Would you transcribe exactly the lines from the beginning of the records below through the line with "#### 2.1.3 初始化", both included, omitting the pictures?

= Beginning of Section =

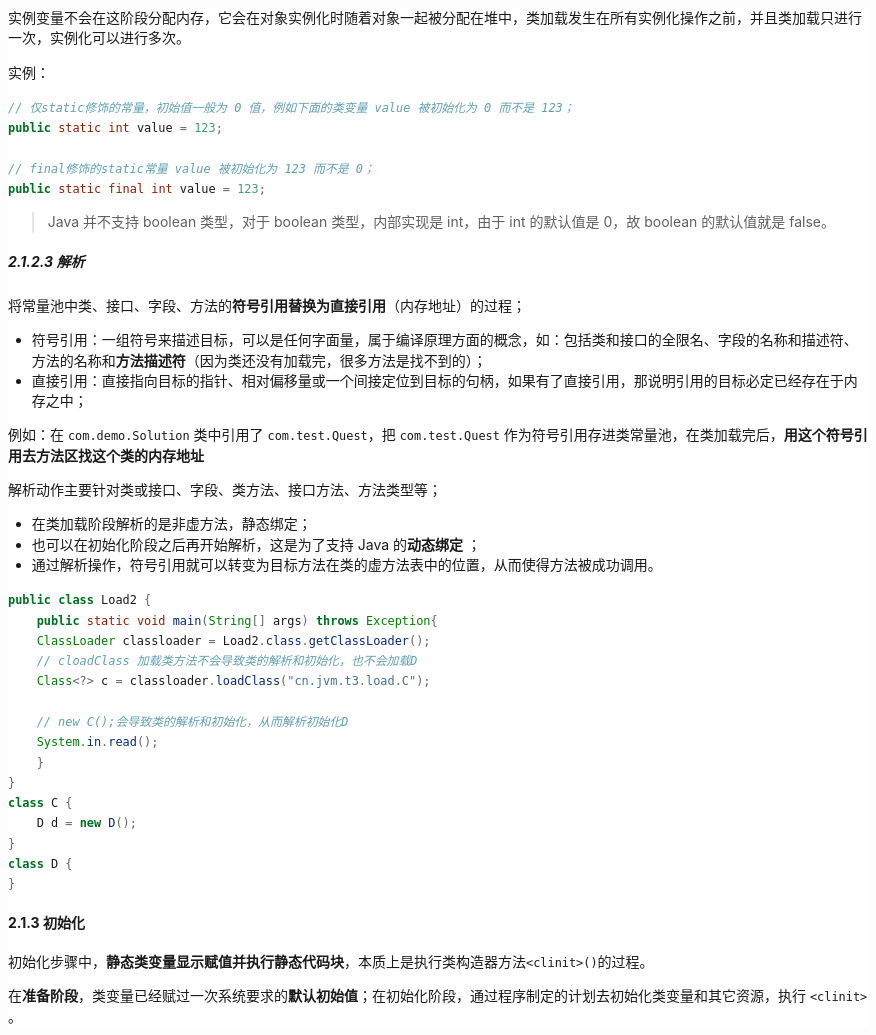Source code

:实例变量不会在这阶段分配内存，它会在对象实例化时随着对象一起被分配在堆中，类加载发生在所有实例化操作之前，并且类加载只进行一次，实例化可以进行多次。

实例：

```java
// 仅static修饰的常量，初始值一般为 0 值，例如下面的类变量 value 被初始化为 0 而不是 123；
public static int value = 123;

// final修饰的static常量 value 被初始化为 123 而不是 0；
public static final int value = 123;

```

> Java 并不支持 boolean 类型，对于 boolean 类型，内部实现是 int，由于 int 的默认值是 0，故 boolean 的默认值就是 false。



##### 2.1.2.3 解析

将常量池中类、接口、字段、方法的**符号引用替换为直接引用**（内存地址）的过程；

- 符号引用：一组符号来描述目标，可以是任何字面量，属于编译原理方面的概念，如：包括类和接口的全限名、字段的名称和描述符、方法的名称和**方法描述符**（因为类还没有加载完，很多方法是找不到的）；
- 直接引用：直接指向目标的指针、相对偏移量或一个间接定位到目标的句柄，如果有了直接引用，那说明引用的目标必定已经存在于内存之中；

例如：在 `com.demo.Solution` 类中引用了 `com.test.Quest`，把 `com.test.Quest` 作为符号引用存进类常量池，在类加载完后，**用这个符号引用去方法区找这个类的内存地址**

解析动作主要针对类或接口、字段、类方法、接口方法、方法类型等；

- 在类加载阶段解析的是非虚方法，静态绑定；
- 也可以在初始化阶段之后再开始解析，这是为了支持 Java 的**动态绑定** ；
- 通过解析操作，符号引用就可以转变为目标方法在类的虚方法表中的位置，从而使得方法被成功调用。

```java
public class Load2 {
    public static void main(String[] args) throws Exception{
    ClassLoader classloader = Load2.class.getClassLoader();
    // cloadClass 加载类方法不会导致类的解析和初始化，也不会加载D
    Class<?> c = classloader.loadClass("cn.jvm.t3.load.C");
        
    // new C();会导致类的解析和初始化，从而解析初始化D
    System.in.read();
    }
}
class C {
	D d = new D();
}
class D {
}
```



#### 2.1.3 初始化

初始化步骤中，**静态类变量显示赋值并执行静态代码块**，本质上是执行类构造器方法`<clinit>()`的过程。

在**准备阶段**，类变量已经赋过一次系统要求的**默认初始值**；在初始化阶段，通过程序制定的计划去初始化类变量和其它资源，执行  `<clinit>` 。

= End of Section =

Answer box:
Source code

:实例变量不会在这阶段分配内存，它会在对象实例化时随着对象一起被分配在堆中，类加载发生在所有实例化操作之前，并且类加载只进行一次，实例化可以进行多次。

实例：

```java
// 仅static修饰的常量，初始值一般为 0 值，例如下面的类变量 value 被初始化为 0 而不是 123；
public static int value = 123;

// final修饰的static常量 value 被初始化为 123 而不是 0；
public static final int value = 123;

```

> Java 并不支持 boolean 类型，对于 boolean 类型，内部实现是 int，由于 int 的默认值是 0，故 boolean 的默认值就是 false。



##### 2.1.2.3 解析

将常量池中类、接口、字段、方法的**符号引用替换为直接引用**（内存地址）的过程；

- 符号引用：一组符号来描述目标，可以是任何字面量，属于编译原理方面的概念，如：包括类和接口的全限名、字段的名称和描述符、方法的名称和**方法描述符**（因为类还没有加载完，很多方法是找不到的）；
- 直接引用：直接指向目标的指针、相对偏移量或一个间接定位到目标的句柄，如果有了直接引用，那说明引用的目标必定已经存在于内存之中；

例如：在 `com.demo.Solution` 类中引用了 `com.test.Quest`，把 `com.test.Quest` 作为符号引用存进类常量池，在类加载完后，**用这个符号引用去方法区找这个类的内存地址**

解析动作主要针对类或接口、字段、类方法、接口方法、方法类型等；

- 在类加载阶段解析的是非虚方法，静态绑定；
- 也可以在初始化阶段之后再开始解析，这是为了支持 Java 的**动态绑定** ；
- 通过解析操作，符号引用就可以转变为目标方法在类的虚方法表中的位置，从而使得方法被成功调用。

```java
public class Load2 {
    public static void main(String[] args) throws Exception{
    ClassLoader classloader = Load2.class.getClassLoader();
    // cloadClass 加载类方法不会导致类的解析和初始化，也不会加载D
    Class<?> c = classloader.loadClass("cn.jvm.t3.load.C");
        
    // new C();会导致类的解析和初始化，从而解析初始化D
    System.in.read();
    }
}
class C {
	D d = new D();
}
class D {
}
```



#### 2.1.3 初始化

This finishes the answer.